Gustavo Francisco pensaba que tenía ganada la guerra que estaba librando. Podía ganar la batalla de la convocatoria, había escuchado al primer ejecutivo decir que acataría a la CIDH, había logrado meter, no una sino muchas tutelas –un ‘tutelatón’–, se había victimizado, había subido en las encuestas de favorabilidad substancialmente y en últimas obtuvo la solicitud de medidas cautelares que tanto demoró en publicar la Comisión. Todo parecía indicar que continuaría en el Palacio Liévano defendiendo su puesto aunque no administrara la capital. No había terminado nadie de asimilar, ni siquiera los medios, la noticia de la Comisión cuando automáticamente y de inmediato, el presidente de la República lo destituye y nombra alcalde encargado. Creo que Petro no lo esperaba y la verdad las opiniones acerca de la actuación de Santos ante las medidas cautelares estaban divididas. Razones de conveniencia daban que pensar. El reducido tiempo preelectoral con que cuenta Juan Manuel, quien tiene que razonar como presidente-candidato, podía impulsar su decisión hacia rumbos de favorecimiento propio ante una situación que indicaba gran incertidumbre después de las elecciones del pasado 9 de marzo. Una mayoría precaria en el Senado, una participación importante del Centro Democrático y una grande e inesperada votación por el candidato verde cambiaban las perspectivas para la elección presidencial.

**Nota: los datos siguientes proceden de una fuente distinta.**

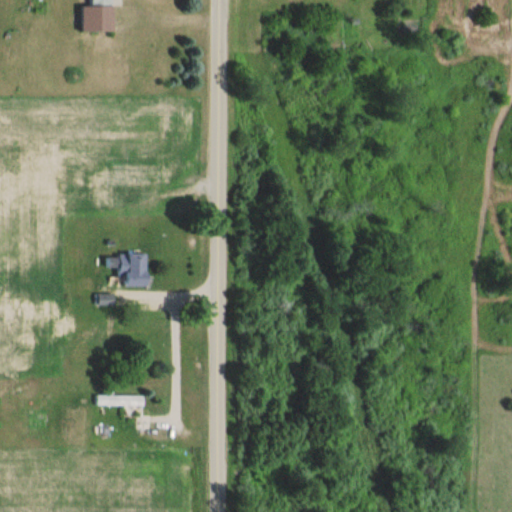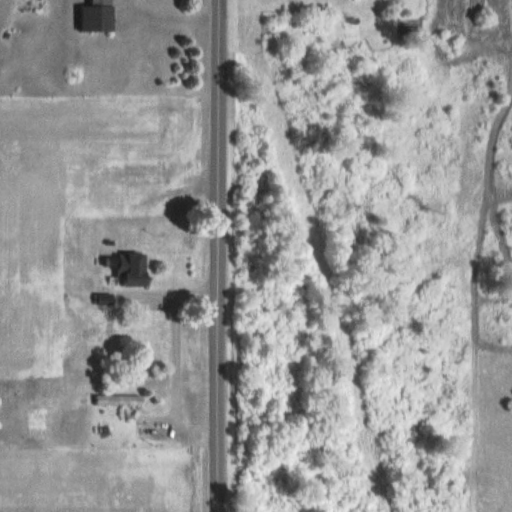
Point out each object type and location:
building: (96, 17)
building: (108, 194)
road: (218, 256)
building: (131, 270)
building: (19, 337)
road: (179, 345)
building: (118, 401)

Los resultados de las encuestas no se hicieron esperar. Peñalosa segundo en primera vuelta resultaba ganador o en empate técnico en la segunda. El candidato del CD y la representante del Partido Conservador obtenían importantes porcentajes que mostraban que había intención de voto por otros, y Santos mantenía los mismos guarismos de los últimos meses. Las otras dos candidatas mujeres, en franca minoría, se unen buscando un lugar en la fila de alternativas, lo que hacía más difícil la situación de elegibilidad del actual presidente. ¿Qué necesidad tenía Santos de echarse encima a los seguidores del Polo y de Petro? Creo que ninguna, pero estaba por delante un estado de derechos y una actuación del aparato de justicia que mostró que había todas las garantías para que el destituido alcalde se defendiera. Hasta le faltó acudir a los recursos administrativos que no quiso, por voluntad propia, utilizar el burgomaestre. Actuó Santos con la integridad que esperábamos de un digno representante de la democracia y perfeccionó la actuación del procurador.
Hasta ahí todo bien. Gran elogio y reconocimiento a la actuación del poder judicial y del primer ejecutivo pero… ¿qué pasa con miles de investigaciones que por miles de razones no progresan? Funcionarios públicos de todos los rangos, nombrados o elegidos por el voto popular incursos en actuaciones ilegales, irregulares, corruptas, continúan en la impunidad y sus procesos no llegan a ninguna parte, se enredan en los escritorios de los juzgados, procuradurías, contralorías y demás entidades de control y solo funcionan a medias y a veces a cuartas y hasta a octavas. Si bien el viejo adagio de que “la justicia cojea pero llega” a veces se cumple, este no es precisamente el caso de la justicia colombiana. Lo que estamos viendo aquí es que para unos corre como un velocista ganador de 400 metros vallas y para casi todos es como un corredor de relevo que si no recibe el testigo nunca llega a la meta. Sin eso no llega.